__Study questions__
[1] In the text on padding codes with lpad, render this sentence in German: "The problem was, that from one source we got the code to be: 0123456789012 and from the other: 123456789012."
[2] Carry on the text on padding codes with lpad from the point where it stops.

Since the codes are given in various ways, there was decision to pad the codes with leading zeros – up to 12 characters.

The code has been done, and worked like this:

# select lpad('123456789', 12, '0');
lpad
--------------
000123456789
(1 row)

Same trick was used on the “other side" of matching, which worked quite well. Until we found that it actually doesn't.

After some insight, and manual rereading it came to me that lpad truncates string to given length. This was a shock for me. I mean – it is documented, but it seems to be so counter-intuitive (at least for me and guys that work in the client company).

The problem was, that from one source we got the code to be: 0123456789012 and from the other: 123456789012.

After lpad normalization we got:

# select lpad('0123456789012', 12, '0');
lpad
--------------
012345678901
(1 row)
 
# select lpad('123456789012', 12, '0');
lpad
--------------
123456789012
(1 row)

Which is clearly different, and will not match.

I asked on IRC, and breinbaas suggested this approach:

select repeat('0', 12 - length(col)) || col

This is how it works:

# select repeat('0', 12 - length(col)) || col
from (values ('0123456789012'),('123456789012')) as x (col);
?column?

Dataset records
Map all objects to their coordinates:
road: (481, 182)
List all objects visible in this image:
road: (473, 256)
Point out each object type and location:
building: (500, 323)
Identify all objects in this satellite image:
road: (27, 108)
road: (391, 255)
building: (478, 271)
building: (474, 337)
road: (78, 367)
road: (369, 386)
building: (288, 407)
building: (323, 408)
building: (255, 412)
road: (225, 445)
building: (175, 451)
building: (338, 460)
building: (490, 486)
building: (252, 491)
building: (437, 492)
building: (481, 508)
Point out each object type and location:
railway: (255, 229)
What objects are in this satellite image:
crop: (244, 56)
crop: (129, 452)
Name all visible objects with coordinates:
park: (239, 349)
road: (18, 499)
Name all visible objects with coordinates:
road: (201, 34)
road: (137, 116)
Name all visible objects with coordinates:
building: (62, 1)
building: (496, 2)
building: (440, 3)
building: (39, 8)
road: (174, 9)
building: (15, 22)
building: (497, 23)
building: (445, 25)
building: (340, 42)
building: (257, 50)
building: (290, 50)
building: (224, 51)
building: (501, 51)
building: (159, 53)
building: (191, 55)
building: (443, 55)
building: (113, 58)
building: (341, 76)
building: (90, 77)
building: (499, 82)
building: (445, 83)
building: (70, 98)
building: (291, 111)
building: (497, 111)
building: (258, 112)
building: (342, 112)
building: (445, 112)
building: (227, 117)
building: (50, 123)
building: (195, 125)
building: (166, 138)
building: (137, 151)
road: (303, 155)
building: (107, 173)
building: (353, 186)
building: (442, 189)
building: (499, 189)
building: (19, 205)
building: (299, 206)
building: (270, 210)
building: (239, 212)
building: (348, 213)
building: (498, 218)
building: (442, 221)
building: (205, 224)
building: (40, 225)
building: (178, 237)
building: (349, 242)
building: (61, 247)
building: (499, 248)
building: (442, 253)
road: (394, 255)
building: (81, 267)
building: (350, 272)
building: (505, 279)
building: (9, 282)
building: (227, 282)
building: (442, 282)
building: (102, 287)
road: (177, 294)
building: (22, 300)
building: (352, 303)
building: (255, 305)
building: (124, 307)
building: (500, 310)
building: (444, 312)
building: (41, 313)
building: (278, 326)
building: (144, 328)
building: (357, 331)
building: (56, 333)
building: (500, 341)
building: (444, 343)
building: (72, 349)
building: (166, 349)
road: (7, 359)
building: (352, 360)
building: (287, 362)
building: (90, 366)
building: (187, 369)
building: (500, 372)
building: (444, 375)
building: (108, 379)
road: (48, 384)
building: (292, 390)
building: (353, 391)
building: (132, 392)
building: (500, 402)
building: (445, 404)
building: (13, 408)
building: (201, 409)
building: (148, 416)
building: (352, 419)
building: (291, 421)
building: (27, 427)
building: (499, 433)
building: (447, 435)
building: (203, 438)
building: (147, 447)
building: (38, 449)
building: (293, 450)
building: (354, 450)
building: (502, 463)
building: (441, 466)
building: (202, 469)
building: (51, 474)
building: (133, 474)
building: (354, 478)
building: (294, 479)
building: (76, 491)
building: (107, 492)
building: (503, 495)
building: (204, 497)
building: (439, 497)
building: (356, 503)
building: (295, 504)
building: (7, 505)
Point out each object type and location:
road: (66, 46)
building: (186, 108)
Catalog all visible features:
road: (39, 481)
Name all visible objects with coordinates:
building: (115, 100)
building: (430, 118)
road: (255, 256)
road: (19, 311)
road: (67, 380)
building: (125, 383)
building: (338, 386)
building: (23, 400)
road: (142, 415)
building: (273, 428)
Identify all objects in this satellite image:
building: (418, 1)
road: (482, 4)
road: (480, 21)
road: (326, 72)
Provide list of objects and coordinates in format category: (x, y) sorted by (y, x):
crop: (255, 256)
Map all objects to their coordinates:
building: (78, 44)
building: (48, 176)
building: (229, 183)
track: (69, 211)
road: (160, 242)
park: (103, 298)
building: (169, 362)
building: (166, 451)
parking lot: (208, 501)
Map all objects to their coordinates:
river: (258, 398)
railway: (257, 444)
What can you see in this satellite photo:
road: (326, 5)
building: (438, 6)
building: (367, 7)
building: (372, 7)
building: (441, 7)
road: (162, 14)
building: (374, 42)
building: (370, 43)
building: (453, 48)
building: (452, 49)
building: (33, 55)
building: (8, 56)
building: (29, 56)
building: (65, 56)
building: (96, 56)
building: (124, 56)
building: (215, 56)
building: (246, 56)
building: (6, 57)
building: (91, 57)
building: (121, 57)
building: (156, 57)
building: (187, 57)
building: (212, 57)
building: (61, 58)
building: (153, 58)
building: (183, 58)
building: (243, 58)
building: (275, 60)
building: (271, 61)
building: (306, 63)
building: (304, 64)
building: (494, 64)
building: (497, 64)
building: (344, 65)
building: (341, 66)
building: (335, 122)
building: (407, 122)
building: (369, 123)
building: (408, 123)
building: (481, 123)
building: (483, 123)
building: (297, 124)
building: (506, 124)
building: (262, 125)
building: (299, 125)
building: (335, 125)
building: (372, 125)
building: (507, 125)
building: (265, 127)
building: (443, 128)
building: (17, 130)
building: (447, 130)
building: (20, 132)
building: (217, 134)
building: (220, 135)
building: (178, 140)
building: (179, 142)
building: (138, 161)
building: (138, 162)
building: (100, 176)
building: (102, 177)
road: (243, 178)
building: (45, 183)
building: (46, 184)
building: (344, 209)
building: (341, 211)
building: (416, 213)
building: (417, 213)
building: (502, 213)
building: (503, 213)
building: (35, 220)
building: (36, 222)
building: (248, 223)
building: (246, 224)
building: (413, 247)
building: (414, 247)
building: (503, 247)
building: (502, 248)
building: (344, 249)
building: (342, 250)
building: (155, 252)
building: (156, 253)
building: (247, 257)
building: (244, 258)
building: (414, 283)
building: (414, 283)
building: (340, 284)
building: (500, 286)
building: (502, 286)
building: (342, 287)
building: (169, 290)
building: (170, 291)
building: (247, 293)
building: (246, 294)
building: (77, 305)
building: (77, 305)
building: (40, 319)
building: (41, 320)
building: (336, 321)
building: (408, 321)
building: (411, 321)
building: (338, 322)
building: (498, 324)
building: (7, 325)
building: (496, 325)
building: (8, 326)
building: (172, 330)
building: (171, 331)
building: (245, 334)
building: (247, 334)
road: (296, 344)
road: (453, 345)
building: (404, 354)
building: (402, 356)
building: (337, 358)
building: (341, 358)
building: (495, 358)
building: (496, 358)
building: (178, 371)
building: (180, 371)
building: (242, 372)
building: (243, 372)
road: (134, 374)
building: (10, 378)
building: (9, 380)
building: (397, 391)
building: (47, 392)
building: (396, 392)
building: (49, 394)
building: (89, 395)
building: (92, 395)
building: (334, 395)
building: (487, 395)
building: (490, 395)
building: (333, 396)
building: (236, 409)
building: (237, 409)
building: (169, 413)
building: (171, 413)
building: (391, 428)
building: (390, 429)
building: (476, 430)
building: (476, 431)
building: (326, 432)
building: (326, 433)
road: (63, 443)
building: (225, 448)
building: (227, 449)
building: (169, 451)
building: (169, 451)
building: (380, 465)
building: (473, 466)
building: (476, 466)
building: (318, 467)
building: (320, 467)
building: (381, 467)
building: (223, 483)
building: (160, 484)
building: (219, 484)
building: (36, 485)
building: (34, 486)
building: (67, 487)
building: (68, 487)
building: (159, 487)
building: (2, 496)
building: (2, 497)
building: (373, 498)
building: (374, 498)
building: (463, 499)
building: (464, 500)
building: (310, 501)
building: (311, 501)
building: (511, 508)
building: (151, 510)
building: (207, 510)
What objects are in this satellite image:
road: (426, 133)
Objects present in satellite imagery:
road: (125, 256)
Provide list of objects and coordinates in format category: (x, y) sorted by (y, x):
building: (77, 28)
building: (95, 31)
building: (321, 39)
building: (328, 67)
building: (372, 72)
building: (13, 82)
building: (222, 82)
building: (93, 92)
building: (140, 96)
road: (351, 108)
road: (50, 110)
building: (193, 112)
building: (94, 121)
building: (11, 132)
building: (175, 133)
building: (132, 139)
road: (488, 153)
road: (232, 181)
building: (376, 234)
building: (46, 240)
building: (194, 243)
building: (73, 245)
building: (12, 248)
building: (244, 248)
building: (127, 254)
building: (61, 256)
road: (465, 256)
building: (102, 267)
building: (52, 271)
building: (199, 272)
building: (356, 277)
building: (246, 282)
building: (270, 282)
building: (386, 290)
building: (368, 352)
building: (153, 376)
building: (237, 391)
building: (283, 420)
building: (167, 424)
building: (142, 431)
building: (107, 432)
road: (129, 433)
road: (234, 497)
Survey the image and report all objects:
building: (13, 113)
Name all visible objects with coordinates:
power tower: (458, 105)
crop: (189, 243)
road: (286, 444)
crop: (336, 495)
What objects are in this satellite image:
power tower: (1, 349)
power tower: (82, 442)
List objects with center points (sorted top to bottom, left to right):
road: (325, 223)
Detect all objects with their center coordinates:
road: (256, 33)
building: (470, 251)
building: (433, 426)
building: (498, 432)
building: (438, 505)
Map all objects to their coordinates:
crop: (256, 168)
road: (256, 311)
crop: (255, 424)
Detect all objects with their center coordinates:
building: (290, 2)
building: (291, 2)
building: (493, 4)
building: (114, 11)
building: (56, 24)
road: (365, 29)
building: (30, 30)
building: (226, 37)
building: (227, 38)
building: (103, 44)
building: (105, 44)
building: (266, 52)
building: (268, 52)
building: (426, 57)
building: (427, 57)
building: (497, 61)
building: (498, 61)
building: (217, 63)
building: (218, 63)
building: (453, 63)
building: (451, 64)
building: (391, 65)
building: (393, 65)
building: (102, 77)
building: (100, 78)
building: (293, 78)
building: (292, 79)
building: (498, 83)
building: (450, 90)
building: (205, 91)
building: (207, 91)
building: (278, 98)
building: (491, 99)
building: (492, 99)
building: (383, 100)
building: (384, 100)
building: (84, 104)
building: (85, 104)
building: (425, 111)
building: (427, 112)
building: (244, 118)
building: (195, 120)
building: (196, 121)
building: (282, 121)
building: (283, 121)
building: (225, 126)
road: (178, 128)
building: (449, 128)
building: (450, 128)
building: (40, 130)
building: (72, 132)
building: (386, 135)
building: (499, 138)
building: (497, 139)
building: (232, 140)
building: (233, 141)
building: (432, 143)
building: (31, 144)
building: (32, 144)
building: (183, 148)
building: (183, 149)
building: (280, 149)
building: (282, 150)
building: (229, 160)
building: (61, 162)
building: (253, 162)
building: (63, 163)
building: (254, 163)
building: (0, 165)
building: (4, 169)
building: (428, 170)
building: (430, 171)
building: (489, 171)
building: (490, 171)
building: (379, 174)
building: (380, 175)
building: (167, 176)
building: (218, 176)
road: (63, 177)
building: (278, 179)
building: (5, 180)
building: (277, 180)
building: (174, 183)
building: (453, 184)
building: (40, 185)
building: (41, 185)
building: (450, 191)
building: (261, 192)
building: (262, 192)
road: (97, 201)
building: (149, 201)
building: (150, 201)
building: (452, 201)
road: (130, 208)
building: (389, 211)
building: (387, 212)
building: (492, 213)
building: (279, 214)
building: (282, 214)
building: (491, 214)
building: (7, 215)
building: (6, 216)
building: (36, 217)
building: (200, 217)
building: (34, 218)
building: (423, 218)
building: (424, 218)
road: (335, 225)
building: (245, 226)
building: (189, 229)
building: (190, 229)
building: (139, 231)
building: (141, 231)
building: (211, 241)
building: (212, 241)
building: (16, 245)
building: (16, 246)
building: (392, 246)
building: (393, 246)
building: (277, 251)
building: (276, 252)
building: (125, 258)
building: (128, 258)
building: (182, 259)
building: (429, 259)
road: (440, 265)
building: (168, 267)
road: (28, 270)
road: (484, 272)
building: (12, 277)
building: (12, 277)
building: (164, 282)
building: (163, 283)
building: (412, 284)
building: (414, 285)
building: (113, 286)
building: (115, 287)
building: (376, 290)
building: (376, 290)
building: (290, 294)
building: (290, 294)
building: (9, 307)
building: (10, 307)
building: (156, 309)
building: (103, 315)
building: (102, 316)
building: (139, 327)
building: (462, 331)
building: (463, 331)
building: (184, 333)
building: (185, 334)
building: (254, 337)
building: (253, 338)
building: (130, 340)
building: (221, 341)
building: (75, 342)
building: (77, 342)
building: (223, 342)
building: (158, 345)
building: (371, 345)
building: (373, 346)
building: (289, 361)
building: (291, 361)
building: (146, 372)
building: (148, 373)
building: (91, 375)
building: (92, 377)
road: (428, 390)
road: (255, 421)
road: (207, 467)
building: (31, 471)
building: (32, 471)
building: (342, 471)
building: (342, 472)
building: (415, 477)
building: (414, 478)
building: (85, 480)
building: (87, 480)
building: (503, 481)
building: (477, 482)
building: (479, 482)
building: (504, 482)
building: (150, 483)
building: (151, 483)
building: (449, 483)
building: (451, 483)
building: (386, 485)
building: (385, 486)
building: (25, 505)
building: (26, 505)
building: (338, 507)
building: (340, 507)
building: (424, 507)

__Task-by-task outputs__
[1] Das Problem war, dass wir den Code aus einer Quelle als 0123456789012 erhielten und aus der anderen als 123456789012.

[2]
---------------
0123456789012
123456789012
(2 rows)

Well, it's still not perfect, but we can change “12" to “20", and it will work ok (actually, we will just strip leading 0s, and compare upc after stripping).

The issue with the repeat approach is that it looks bad. Query seems to be overly complicated, and not easy to understand.

Luckily, it's quite easy to fix. I will just add a function that does the padding, but doesn't truncate:

# create function lpad_nt(text, int4, varchar(1)) returns text as $$
select repeat($3, $2 - length($1)) || $1;
$$ language sql;

As you can see the function is very simple – it's just a wrapper around repeat/length trick. And this is how it works:

# select lpad_nt(col, 14, '0')
from (values ('0123456789012'),('123456789012')) as x (col);
lpad_nt
----------------
00123456789012
00123456789012
(2 rows)

And that would actually be all – nothing really fancy, just a reminder to myself to be very cautious when using [rl]pad functions.

  1. 4 comments

  2. Feb 10, 2009

    Why not just cast for bigint and then to text again?

    euler=# select lpad(col::bigint::text, 14, ‘0’) from (values (‘0123456789012′), (‘123456789012′)) as x(col);
    lpad
    —————-
    00123456789012
    00123456789012
    (2 registros)

  3. Feb 10, 2009

    well, the simplest reason is: adding such casts would require:

    1. me being 100% sure that there are always only numbers and nothing else (and I’m not 100% sure)

    or

    2. adding proper exception handling for cases when cast will break. and such handling will make the thing simply slower.

  4. # Ian
    Feb 10, 2009

    Or, you could strip leading zeroes, then lpad…

    lpad(ltrim(thecolumn,’0′),14,’0′)

  5. Feb 13, 2009

    On select * from depesz;, Hubert Lubacziewski exposes an lpad() and rpad() gotcha.